Pourquoi j’ai besoin qu’on me dise que j’ai bien fait

Tu viens de terminer quelque chose. Un projet, une présentation devant ton équipe, une réunion que tu as menée. Tu refermes l’ordinateur, tu t’enfonces dans ton fauteuil. Et là, sans même t’en rendre compte, ton regard part ailleurs : vers la porte du bureau du chef, vers le téléphone qui pourrait vibrer, vers le visage de quelqu’un qui pourrait, peut-être, te féliciter. Tout ton esprit se met en attente.

Et tant que ce mot n’arrive pas, tu sens une inquiétude. Tu te refais tout le film. Tu vois tout ce qui a cloché, tout ce que tu aurais pu faire mieux. Et tu penses à ceux qui, à ta place, auraient été meilleurs, auraient fait plus vite, plus simplement. Le doute s’installe avant même que quelqu’un ait ouvert la bouche.

Tu n’arrives pas à te dire, à toi-même, que c’est bien.

Ce n’est pas un manque de lucidité. Tu sais analyser, corriger, ajuster. Mais quand il s’agit de t’accorder de la valeur, quelque chose se bloque. Tu peux reconnaître le travail d’un autre en un instant. Mais le tien, jamais tout à fait. Il te faut toujours un regard extérieur pour valider ce que tu sens, au fond, sans jamais oser le croire seul. Tu t’arrêtes toujours sur le petit détail qui n’était pas parfait.

Alors tu attends. Un mot, un signe, un « bien joué ». Et quand il vient, le soulagement est immense, mais bref. Il faudra en trouver un autre bientôt, pour la prochaine fois. Parce que ce n’est jamais la preuve qui manquait, c’est la capacité à te la donner toi-même.

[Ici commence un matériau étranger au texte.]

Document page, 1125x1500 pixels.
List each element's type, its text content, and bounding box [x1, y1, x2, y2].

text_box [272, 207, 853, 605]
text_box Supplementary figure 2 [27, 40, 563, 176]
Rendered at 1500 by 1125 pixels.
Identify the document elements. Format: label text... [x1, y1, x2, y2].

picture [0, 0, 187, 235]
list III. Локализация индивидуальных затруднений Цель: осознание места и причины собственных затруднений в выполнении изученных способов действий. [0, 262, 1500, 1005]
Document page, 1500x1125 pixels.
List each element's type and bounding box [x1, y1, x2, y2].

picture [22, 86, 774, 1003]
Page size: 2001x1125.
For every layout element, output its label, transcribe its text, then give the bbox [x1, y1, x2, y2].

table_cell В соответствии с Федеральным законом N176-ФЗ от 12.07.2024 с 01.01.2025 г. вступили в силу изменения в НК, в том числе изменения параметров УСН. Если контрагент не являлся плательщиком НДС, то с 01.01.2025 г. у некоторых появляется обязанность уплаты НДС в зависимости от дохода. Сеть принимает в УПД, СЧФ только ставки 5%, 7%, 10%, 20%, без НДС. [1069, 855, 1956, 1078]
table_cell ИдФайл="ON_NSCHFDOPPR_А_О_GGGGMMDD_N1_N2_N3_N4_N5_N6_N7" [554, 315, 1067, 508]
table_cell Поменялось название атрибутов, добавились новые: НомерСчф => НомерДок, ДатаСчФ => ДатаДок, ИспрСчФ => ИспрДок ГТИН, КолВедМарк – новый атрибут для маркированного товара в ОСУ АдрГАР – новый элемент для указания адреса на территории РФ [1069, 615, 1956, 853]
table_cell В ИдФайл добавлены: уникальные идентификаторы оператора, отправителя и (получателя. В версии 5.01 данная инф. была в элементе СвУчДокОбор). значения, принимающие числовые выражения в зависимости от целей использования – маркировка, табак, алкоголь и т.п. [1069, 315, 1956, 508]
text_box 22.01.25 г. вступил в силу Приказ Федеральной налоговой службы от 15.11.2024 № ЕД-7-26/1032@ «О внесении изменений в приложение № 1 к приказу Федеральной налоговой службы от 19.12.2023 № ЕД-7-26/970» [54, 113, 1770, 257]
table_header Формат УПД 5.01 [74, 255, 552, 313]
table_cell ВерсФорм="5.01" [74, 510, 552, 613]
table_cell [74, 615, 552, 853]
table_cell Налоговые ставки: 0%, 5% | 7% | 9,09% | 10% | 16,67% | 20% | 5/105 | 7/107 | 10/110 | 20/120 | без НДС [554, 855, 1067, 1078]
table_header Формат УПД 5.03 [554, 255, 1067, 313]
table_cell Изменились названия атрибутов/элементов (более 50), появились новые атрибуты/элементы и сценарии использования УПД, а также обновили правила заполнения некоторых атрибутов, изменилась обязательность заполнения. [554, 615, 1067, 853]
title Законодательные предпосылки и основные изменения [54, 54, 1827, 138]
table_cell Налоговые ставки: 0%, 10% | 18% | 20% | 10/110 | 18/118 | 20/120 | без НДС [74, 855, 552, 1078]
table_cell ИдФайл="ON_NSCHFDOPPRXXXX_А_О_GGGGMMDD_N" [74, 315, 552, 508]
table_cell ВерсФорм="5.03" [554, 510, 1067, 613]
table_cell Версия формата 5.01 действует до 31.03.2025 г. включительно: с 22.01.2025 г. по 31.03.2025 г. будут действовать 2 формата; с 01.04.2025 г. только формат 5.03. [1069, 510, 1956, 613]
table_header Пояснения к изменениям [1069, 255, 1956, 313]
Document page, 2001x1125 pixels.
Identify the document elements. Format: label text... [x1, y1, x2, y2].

D’où ça vient, ce besoin ?

Probablement d’un apprentissage ancien, inconscient, jamais vraiment nommé : ta valeur, on te l’a montrée comme quelque chose qui se gagne et se mérite. Par ce que tu réussis. Par ce qu’on remarque. Et non pas par ce que tu es. Car tu as grandi en associant « j’ai de la valeur » à « j’ai réussi quelque chose que les autres ont vu et apprécié ». Et ce lien-là, une fois posé, ne se défait pas tout seul.

Il y a peut-être encore autre chose, plus profond, presque contradictoire : l’idée que se reconnaître soi-même, ce serait déjà un peu de l’orgueil. Qu’on ne se félicite pas soi-même. Que la vraie humilité, c’est justement de ne pas savoir, de ne pas dire, de laisser ça aux autres. Alors tu attends que ça vienne d’ailleurs. Non pas seulement par manque de confiance, mais parce que quelque part, te le dire toi-même te semblerait presque déplacé. Ça ne ferait pas de toi quelqu’un de bien.

Résultat : tu passes ta vie suspendu au jugement des autres. Si un mot te porte, un silence te fait douter de tout. Car ta valeur n’est jamais à toi ; elle est toujours entre les mains de quelqu’un d’autre, qui décide, sans le savoir, si tu peux te sentir bien aujourd’hui.

Et si reconnaître sa valeur n’avait rien à voir avec l’orgueil ?

L’orgueil, c’est se croire au-dessus des autres. Se reconnaître, c’est autre chose : c’est simplement cesser de dépendre d’un verdict extérieur pour savoir ce qui, en toi, est déjà solide. Ce n’est pas s’élever. C’est arrêter d’attendre la permission. Reconnaître ce qui est déjà là, ce n’est pas de l’orgueil, c’est le début de la gratitude et d’une meilleure utilisation de tes talents.

Il y a sans doute une manière d’apprendre ça — pas d’un coup, pas par une phrase qu’on se répète, mais en construisant, petit à petit, un point d’appui qui ne dépend plus du regard de personne. C’est ce chemin-là qui m’intéresse le plus.

Et il commence par le fait de savoir te dire merci chaque jour.